**STATED TASK**
Write out every line of all the entries below word for word, leaving out the pictures.

**INPUT FOR THIS TASK**
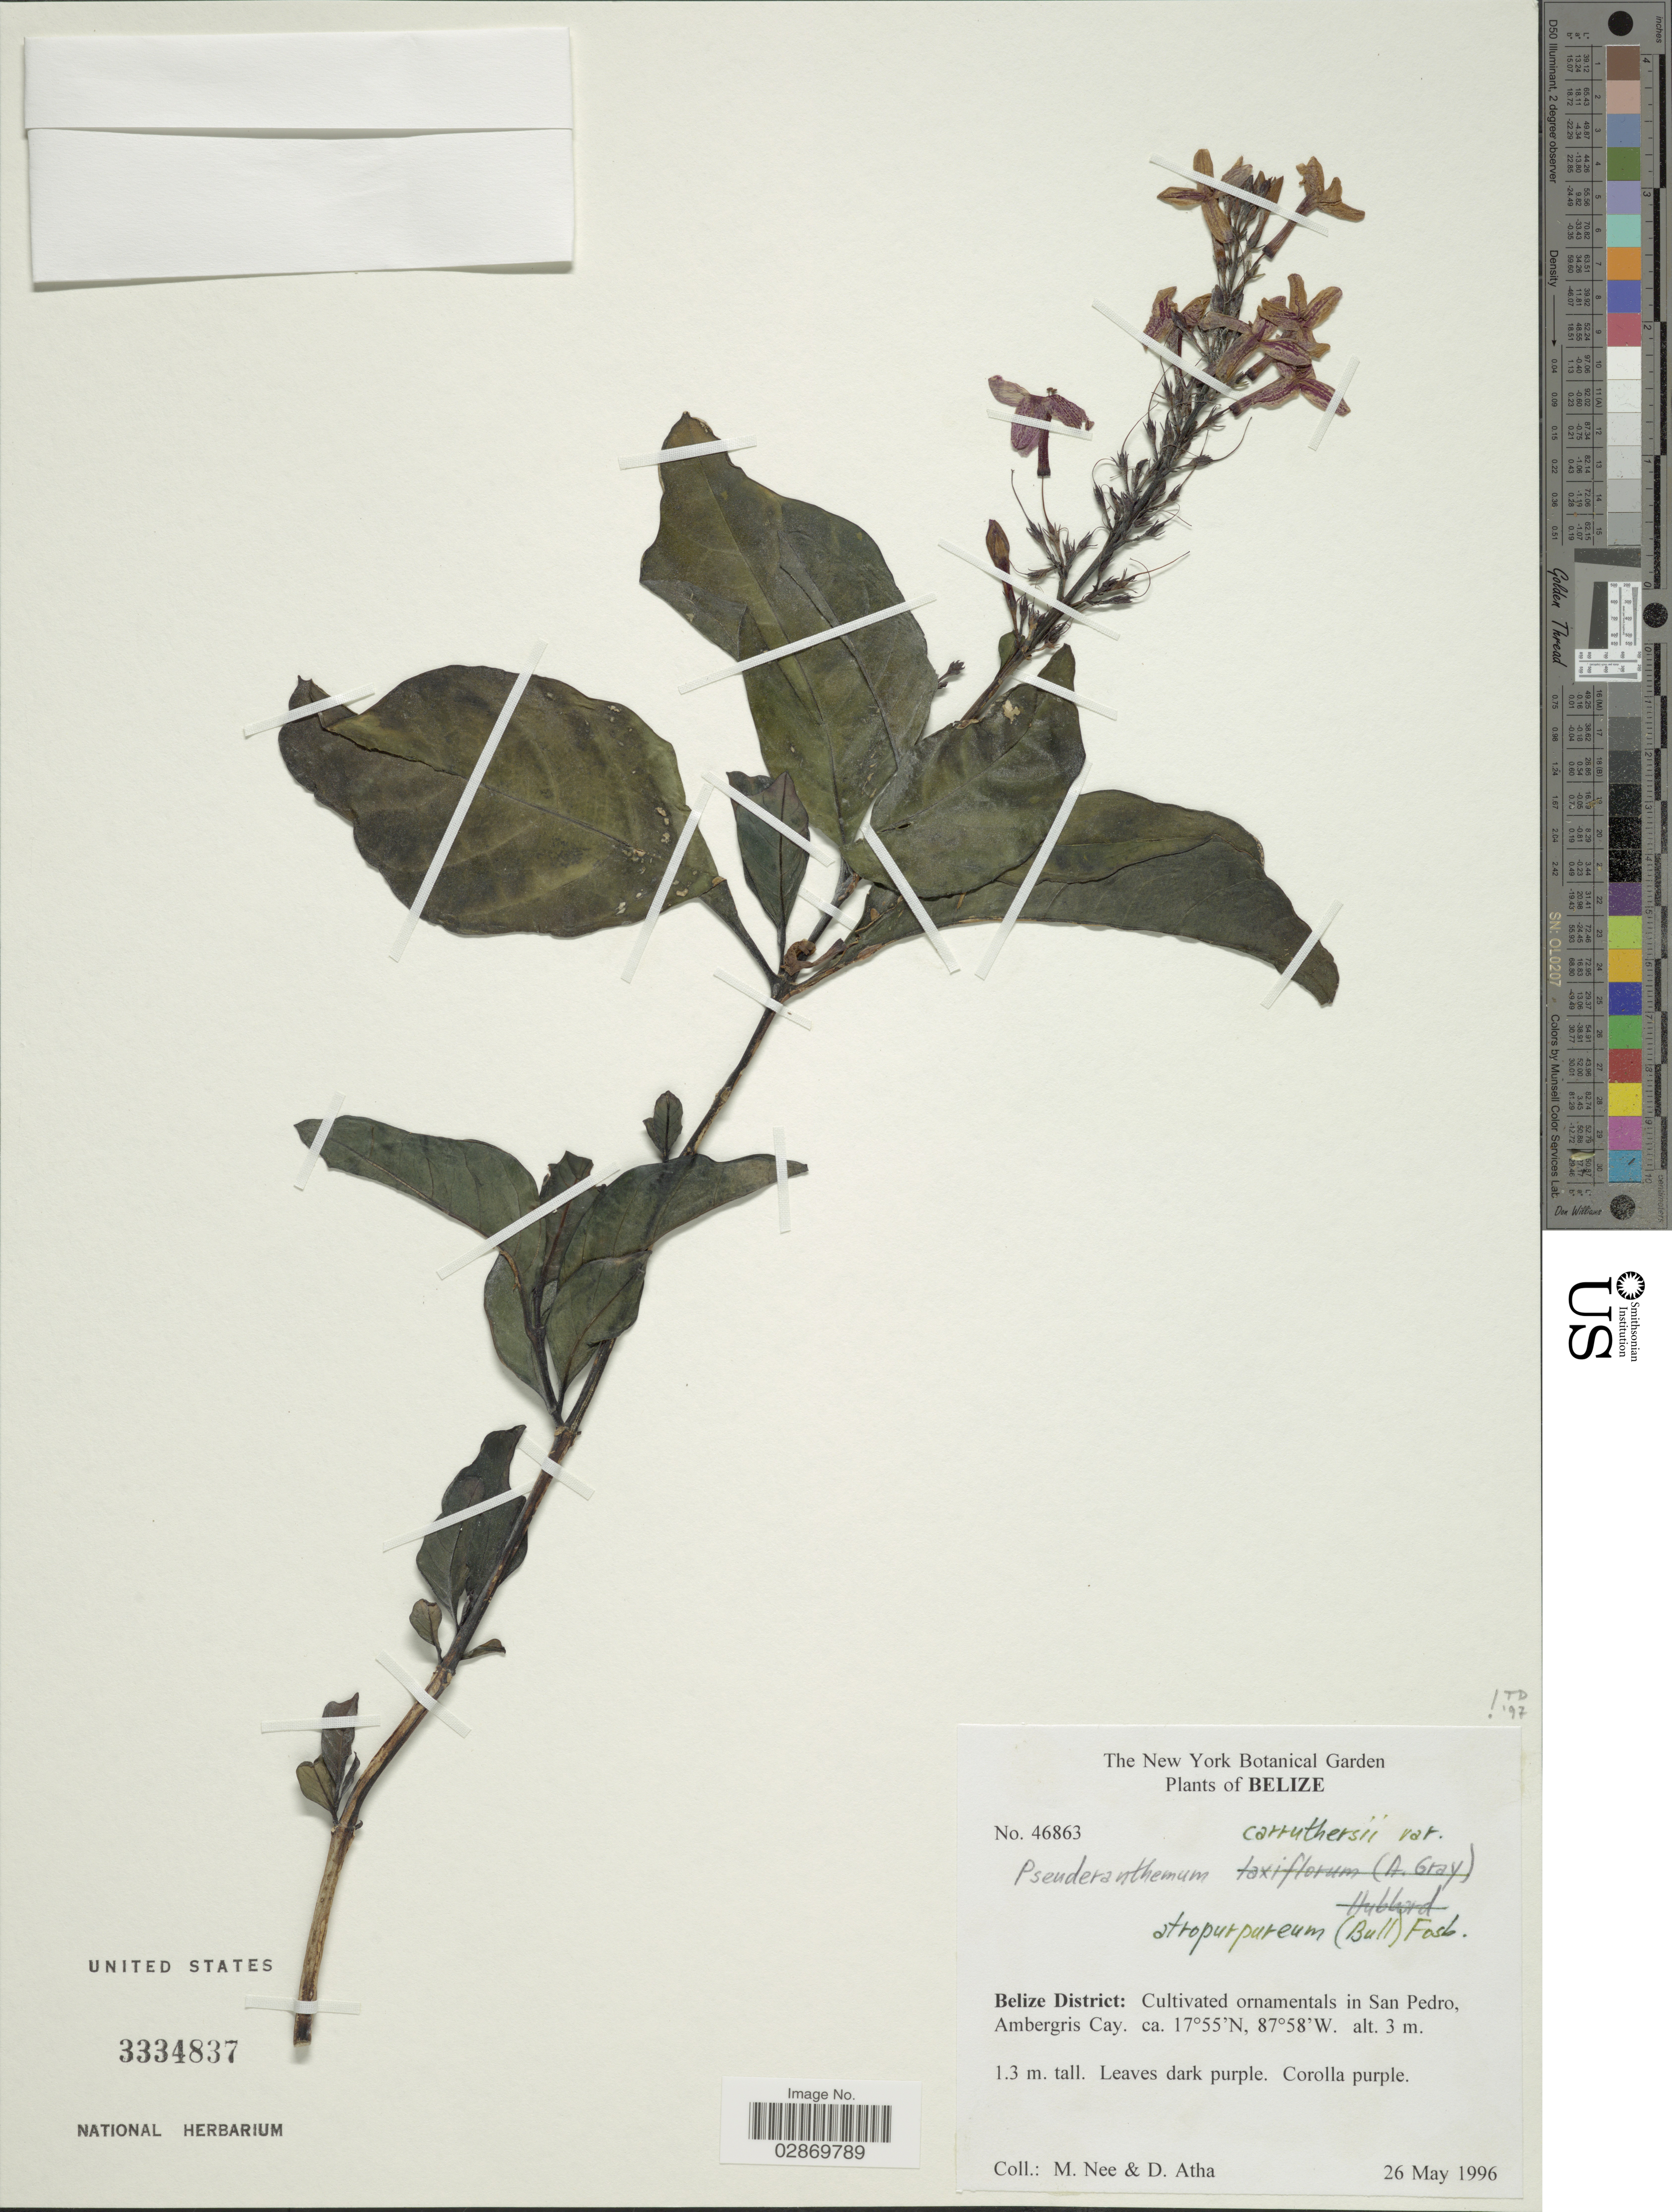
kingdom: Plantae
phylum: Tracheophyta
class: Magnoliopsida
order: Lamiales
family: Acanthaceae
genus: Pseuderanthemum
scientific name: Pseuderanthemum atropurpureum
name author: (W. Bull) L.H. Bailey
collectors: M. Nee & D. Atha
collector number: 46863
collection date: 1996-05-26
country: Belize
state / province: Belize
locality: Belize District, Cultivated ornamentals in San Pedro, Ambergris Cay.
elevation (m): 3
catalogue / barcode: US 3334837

**EXPECTED ANSWER**
kingdom: Plantae
phylum: Tracheophyta
class: Magnoliopsida
order: Lamiales
family: Acanthaceae
genus: Pseuderanthemum
scientific name: Pseuderanthemum atropurpureum
name author: (W. Bull) L.H. Bailey
collectors: M. Nee & D. Atha
collector number: 46863
collection date: 1996-05-26
country: Belize
state / province: Belize
locality: Belize District, Cultivated ornamentals in San Pedro, Ambergris Cay.
elevation (m): 3
catalogue / barcode: US 3334837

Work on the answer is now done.